:: Items listed in a dataset ::
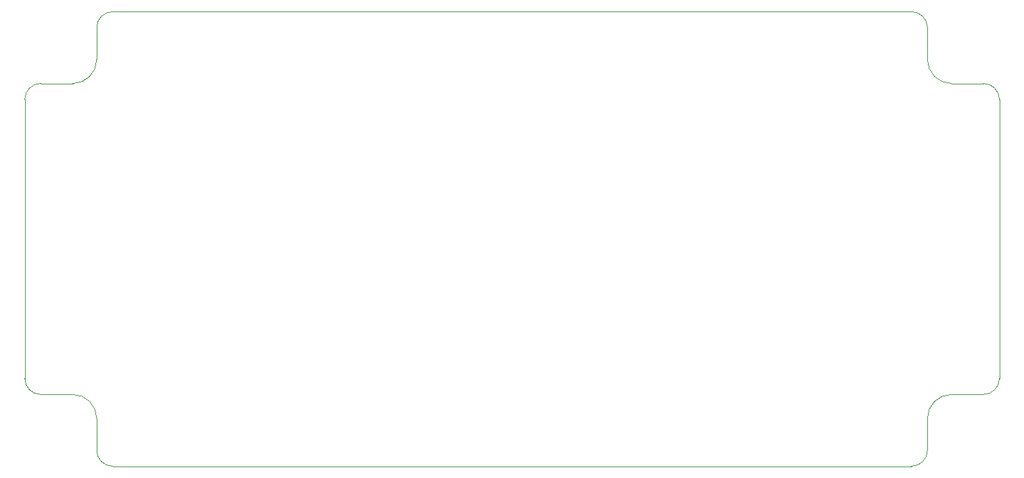
<source format=gbr>
%TF.GenerationSoftware,KiCad,Pcbnew,(7.0.0)*%
%TF.CreationDate,2023-04-06T13:54:25+09:00*%
%TF.ProjectId,Artnet_pixel_controller_Teensy-hardware,4172746e-6574-45f7-9069-78656c5f636f,rev?*%
%TF.SameCoordinates,Original*%
%TF.FileFunction,Profile,NP*%
%FSLAX46Y46*%
G04 Gerber Fmt 4.6, Leading zero omitted, Abs format (unit mm)*
G04 Created by KiCad (PCBNEW (7.0.0)) date 2023-04-06 13:54:25*
%MOMM*%
%LPD*%
G01*
G04 APERTURE LIST*
%TA.AperFunction,Profile*%
%ADD10C,0.100000*%
%TD*%
G04 APERTURE END LIST*
D10*
X99000000Y-138000000D02*
G75*
G03*
X101000000Y-140000000I2000000J0D01*
G01*
X90000000Y-129000000D02*
G75*
G03*
X92000000Y-131000000I2000000J0D01*
G01*
X92000000Y-92000000D02*
G75*
G03*
X90000000Y-94000000I0J-2000000D01*
G01*
X101000000Y-83000000D02*
G75*
G03*
X99000000Y-85000000I0J-2000000D01*
G01*
X203000000Y-85000000D02*
G75*
G03*
X201000000Y-83000000I-2000000J0D01*
G01*
X212000000Y-94000000D02*
G75*
G03*
X210000000Y-92000000I-2000000J0D01*
G01*
X201000000Y-140000000D02*
G75*
G03*
X203000000Y-138000000I0J2000000D01*
G01*
X210000000Y-131000000D02*
G75*
G03*
X212000000Y-129000000I0J2000000D01*
G01*
X203000000Y-89000000D02*
G75*
G03*
X206000000Y-92000000I3000000J0D01*
G01*
X203000000Y-85000000D02*
X203000000Y-89000000D01*
X90000000Y-94000000D02*
X90000000Y-129000000D01*
X96000000Y-131000000D02*
X92000000Y-131000000D01*
X206000000Y-92000000D02*
X210000000Y-92000000D01*
X201000000Y-83000000D02*
X101000000Y-83000000D01*
X96000000Y-92000000D02*
G75*
G03*
X99000000Y-89000000I0J3000000D01*
G01*
X99000000Y-89000000D02*
X99000000Y-85000000D01*
X92000000Y-92000000D02*
X96000000Y-92000000D01*
X99000000Y-138000000D02*
X99000000Y-134000000D01*
X203000000Y-134000000D02*
X203000000Y-138000000D01*
X99000000Y-134000000D02*
G75*
G03*
X96000000Y-131000000I-3000000J0D01*
G01*
X212000000Y-129000000D02*
X212000000Y-94000000D01*
X101000000Y-140000000D02*
X201000000Y-140000000D01*
X210000000Y-131000000D02*
X206000000Y-131000000D01*
X206000000Y-131000000D02*
G75*
G03*
X203000000Y-134000000I0J-3000000D01*
G01*
M02*

</source>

:: Exercise description ::
Return exactly, and only, the lines above starting at the line that contains "X212000000Y-94000000D02*" and ending at the line that contains "X101000000Y-83000000D01*".

:: Solution ::
X212000000Y-94000000D02*
G75*
G03*
X210000000Y-92000000I-2000000J0D01*
G01*
X201000000Y-140000000D02*
G75*
G03*
X203000000Y-138000000I0J2000000D01*
G01*
X210000000Y-131000000D02*
G75*
G03*
X212000000Y-129000000I0J2000000D01*
G01*
X203000000Y-89000000D02*
G75*
G03*
X206000000Y-92000000I3000000J0D01*
G01*
X203000000Y-85000000D02*
X203000000Y-89000000D01*
X90000000Y-94000000D02*
X90000000Y-129000000D01*
X96000000Y-131000000D02*
X92000000Y-131000000D01*
X206000000Y-92000000D02*
X210000000Y-92000000D01*
X201000000Y-83000000D02*
X101000000Y-83000000D01*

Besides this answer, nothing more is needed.